Melting glacial ice sheets ‘may not raise sea levels after all’

Monday, November 22, 2010

LONDON - Glaciologists have been worried sick that the West Antarctic ice sheet will collapse over the next few centuries, raising sea levels dramatically, but a new study counters this theory.

Because the ice has started to melt because of climate change, more water is probably flowing underneath the sheet over the surface of the islands, accelerating its destruction.

However, the ice sheet has a defence mechanism - as it melts, sea levels around it will fall, say Natalya Gomez and Jerry Mitrovica of Harvard University and colleagues.

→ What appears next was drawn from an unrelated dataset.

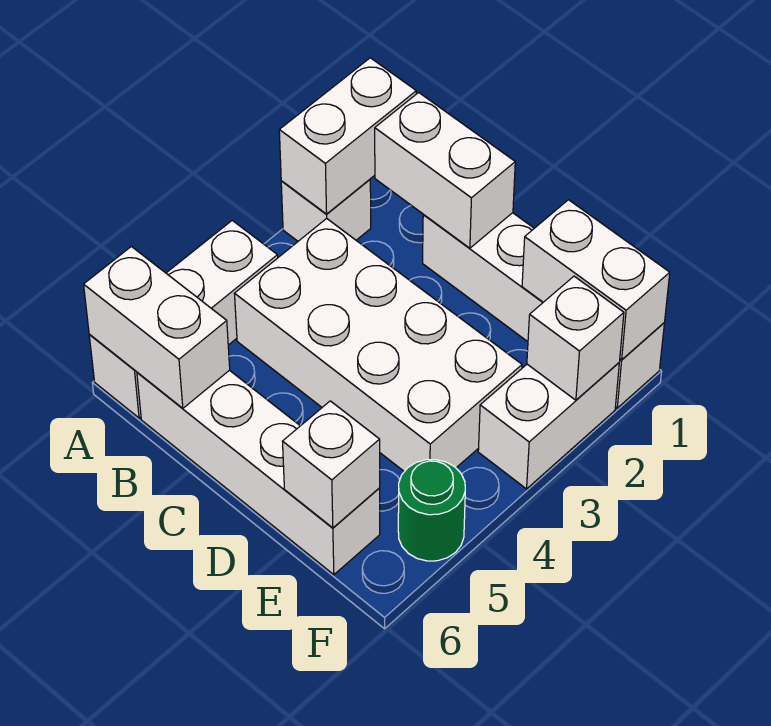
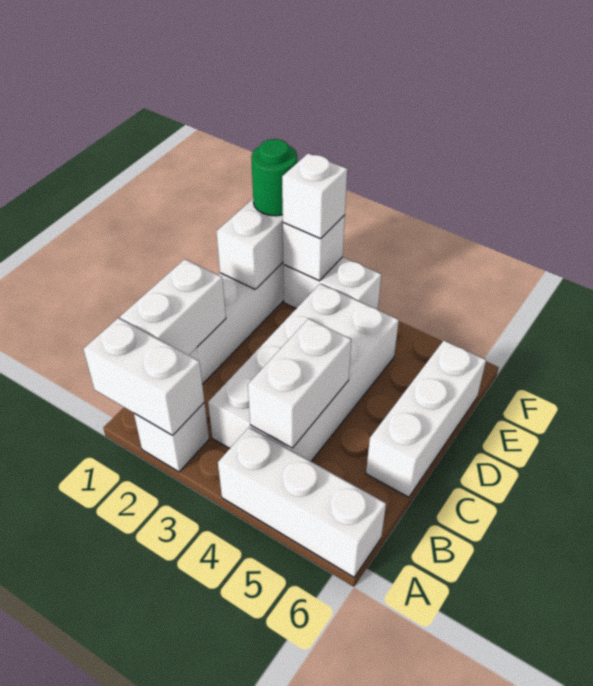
white 1x2 brick [84,246,230,408] -> white 1x2 brick moved to [248,319,351,448]
white 1x4 brick [137,370,380,575] -> white 1x3 brick [366,341,486,497]
white 1x1 brick [283,401,380,528] -> white 1x1 brick moved to [282,153,347,239]
green 1x1 round brick [398,460,465,561] -> green 1x1 round brick moved to [251,139,297,216]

The ice sheet will release extra water into the sea - but because the mass of ice has shrunk, its gravitational pull on the seawater will be weaker. Also, the bedrock will rise up as the weight of ice on it drops.

“You get a fall in sea level within 2000 kilometres of the ice sheet,” said Mitrovica.

This means there will be less water sloshing around the sheet’s base, so it will last longer. “It will slow down the retreat,” said Gomez.

The findings need to be included in the models used to predict ice sheet melting, says David Vaughan of the British Antarctic Survey in Cambridge, UK.

But he says the gravitational effect would only make a big difference if the entire sheet were melting at once - which so far it isn’t.